I have a dictionary with keys that are a date time, and values that are data frames from that day, like so:
dict = {dt.datetime(2021,11,1):pd.DataFrame({'team':['horses','eagles'],
'rating':[15,20]}),
dt.datetime(2021,11,2):pd.DataFrame({'team':['horses','eagles'],
'rating':[35,50]})}
{datetime.datetime(2021, 11, 1, 0, 0):
team rating
0 horses 15
1 eagles 20,
datetime.datetime(2021, 11, 2, 0, 0):
team rating
0 horses 35
1 eagles 50}
I also have a separate data frame with a date time column and the names of those teams in the same row, like so:
df = pd.DataFrame({'date':[dt.datetime(2021,11,1),dt.datetime(2021,11,2)],
'team_1':'horses',
'team_2':'eagles'})
date team_1 team_2
0 2021-11-01 horses eagles
1 2021-11-02 horses eagles
What I would like to do is to iterate through the dictionary so that if the datetime key matches a date in the date column of df, then to take the data from the value and merge it to teams in df to create a final data frame, like so:
date team_1 team_1_rating team_2 team_2_rating
0 2021-11-01 horses 15 eagles 20
1 2021-11-02 horses 35 eagles 50
I tried to iterate through the dictionary and merge the data with this code:
for key, value in dict.items:
if key == df['date']:
final_df = pd.merge(df,value,left_on = ['team_1','team_2'], right_on = 'team')
But I get an error like
ValueError: The truth value of a Series is ambiguous. Use a.empty, a.bool(), a.item(), a.any() or a.all().

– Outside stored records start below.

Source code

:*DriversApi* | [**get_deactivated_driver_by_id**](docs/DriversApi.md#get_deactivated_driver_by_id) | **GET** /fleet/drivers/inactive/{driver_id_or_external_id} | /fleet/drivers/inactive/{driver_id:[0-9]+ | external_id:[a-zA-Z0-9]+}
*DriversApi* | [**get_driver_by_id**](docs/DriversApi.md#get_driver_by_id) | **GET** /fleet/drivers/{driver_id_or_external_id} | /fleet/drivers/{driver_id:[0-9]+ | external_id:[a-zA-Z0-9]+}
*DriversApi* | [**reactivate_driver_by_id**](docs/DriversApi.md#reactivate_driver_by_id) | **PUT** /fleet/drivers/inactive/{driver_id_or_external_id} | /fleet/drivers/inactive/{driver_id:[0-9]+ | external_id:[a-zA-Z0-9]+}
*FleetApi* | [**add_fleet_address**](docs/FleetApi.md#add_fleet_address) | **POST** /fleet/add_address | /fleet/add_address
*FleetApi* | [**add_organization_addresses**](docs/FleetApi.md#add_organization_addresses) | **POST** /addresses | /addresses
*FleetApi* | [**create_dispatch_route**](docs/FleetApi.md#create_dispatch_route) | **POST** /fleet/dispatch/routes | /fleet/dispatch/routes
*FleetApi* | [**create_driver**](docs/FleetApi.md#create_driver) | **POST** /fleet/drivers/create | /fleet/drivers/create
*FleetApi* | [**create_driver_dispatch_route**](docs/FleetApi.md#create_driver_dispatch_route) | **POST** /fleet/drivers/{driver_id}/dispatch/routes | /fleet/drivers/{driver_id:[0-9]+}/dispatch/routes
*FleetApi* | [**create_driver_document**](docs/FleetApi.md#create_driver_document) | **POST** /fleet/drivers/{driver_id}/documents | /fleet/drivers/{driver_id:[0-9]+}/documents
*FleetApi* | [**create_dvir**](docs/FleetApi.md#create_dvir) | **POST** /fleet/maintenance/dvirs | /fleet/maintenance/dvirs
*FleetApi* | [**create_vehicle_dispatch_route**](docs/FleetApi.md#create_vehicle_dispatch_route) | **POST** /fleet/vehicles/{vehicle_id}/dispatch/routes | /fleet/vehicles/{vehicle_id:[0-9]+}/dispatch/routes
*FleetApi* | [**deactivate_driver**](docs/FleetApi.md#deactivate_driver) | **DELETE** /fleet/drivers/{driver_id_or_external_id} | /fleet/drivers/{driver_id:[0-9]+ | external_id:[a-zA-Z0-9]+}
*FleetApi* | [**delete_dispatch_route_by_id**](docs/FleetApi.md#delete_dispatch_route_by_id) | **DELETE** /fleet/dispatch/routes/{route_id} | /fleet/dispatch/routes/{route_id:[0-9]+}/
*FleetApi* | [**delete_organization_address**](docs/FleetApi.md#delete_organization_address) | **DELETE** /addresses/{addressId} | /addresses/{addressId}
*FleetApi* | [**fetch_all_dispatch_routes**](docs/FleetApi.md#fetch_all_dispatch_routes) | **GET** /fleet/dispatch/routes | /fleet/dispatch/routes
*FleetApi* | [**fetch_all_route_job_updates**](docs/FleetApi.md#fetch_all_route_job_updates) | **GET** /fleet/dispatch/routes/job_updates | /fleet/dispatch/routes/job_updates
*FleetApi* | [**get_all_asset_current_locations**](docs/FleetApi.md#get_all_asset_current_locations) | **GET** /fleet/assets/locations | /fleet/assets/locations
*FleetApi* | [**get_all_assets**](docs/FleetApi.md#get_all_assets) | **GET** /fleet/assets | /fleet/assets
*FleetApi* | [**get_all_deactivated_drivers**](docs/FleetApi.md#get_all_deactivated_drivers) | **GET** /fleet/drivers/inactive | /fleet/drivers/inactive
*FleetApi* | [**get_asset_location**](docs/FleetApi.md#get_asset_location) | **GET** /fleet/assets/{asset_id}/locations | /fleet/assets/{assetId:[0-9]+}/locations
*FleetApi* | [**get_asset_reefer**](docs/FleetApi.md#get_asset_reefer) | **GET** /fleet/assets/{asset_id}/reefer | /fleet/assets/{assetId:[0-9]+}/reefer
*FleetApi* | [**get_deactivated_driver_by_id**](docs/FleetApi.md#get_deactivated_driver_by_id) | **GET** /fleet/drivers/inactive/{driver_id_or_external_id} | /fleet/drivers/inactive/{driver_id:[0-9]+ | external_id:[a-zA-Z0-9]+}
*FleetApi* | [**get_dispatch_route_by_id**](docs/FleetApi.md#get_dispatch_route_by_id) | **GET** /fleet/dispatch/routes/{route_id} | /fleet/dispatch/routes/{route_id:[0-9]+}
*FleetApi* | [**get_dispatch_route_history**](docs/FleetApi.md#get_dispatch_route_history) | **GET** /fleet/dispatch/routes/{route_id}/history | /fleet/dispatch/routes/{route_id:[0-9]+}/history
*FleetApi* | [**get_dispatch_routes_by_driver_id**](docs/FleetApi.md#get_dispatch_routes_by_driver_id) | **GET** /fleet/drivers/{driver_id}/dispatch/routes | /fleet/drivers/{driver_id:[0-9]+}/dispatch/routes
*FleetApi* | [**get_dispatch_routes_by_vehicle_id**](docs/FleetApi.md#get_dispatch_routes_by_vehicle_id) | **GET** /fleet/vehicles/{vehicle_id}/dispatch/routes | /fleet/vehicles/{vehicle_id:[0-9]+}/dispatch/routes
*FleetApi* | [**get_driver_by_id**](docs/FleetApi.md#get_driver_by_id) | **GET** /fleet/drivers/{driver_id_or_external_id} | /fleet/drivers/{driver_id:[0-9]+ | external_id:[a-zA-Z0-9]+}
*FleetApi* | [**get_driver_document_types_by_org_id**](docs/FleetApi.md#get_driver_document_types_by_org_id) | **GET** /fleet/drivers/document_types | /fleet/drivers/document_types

I'm not quite sure if this is a good way to do it or not but any help would be appreciated!!
CodePudding user response:
The error lies here:
if key == df['date']:
It says it is ambiguous, because indeed, it doesn't know to which cell to compare it.
For example:
x = '2021-11-01'
if x == df['date']:
print ("hola")
It will give you that error.
So,you will need to loop through df.iloc
CodePudding user response:
Your issue is the line if key == df['date']
doesn't do what you think it does. You are comparing if key (which is a datetime object) is the same as df['date']
, which is a pandas.Series
. Because these two objects are not a str
, int
, float
etc, Python tries to compare the bool
of each of the two. This exception is raised when you try to get the bool
of a pandas.Series
.
You could use a for loop to iterate through each value in df['data']
, but a much cleaner method is to use the built-in Pandas functionality of loc
(docs here).
import datetime as dt
import pandas as pd
import numpy as np
my_dict = {dt.datetime(2021,11,1):pd.DataFrame({'team':['horses','eagles'],
'rating':[15,20]}),
dt.datetime(2021,11,2):pd.DataFrame({'team':['horses','eagles'],
'rating':[35,50]})}
df = pd.DataFrame({'date':[dt.datetime(2021,11,1),dt.datetime(2021,11,2)],
'team_1':'horses',
'team_2':'eagles'})
# Searching for key match in df
for key, value in my_dict.items():
df.loc[df['date'] == key, 'team_1_rating'] = value['rating'][0]
df.loc[df['date'] == key, 'team_2_rating'] = value['rating'][1]
# Reordering columns to match desired output
col_list = list(df)
col_list[2], col_list[3] = col_list[3], col_list[2]
df.columns = col_list
print(df)
Note the bottom block just reorders your dataframe to match your desired output.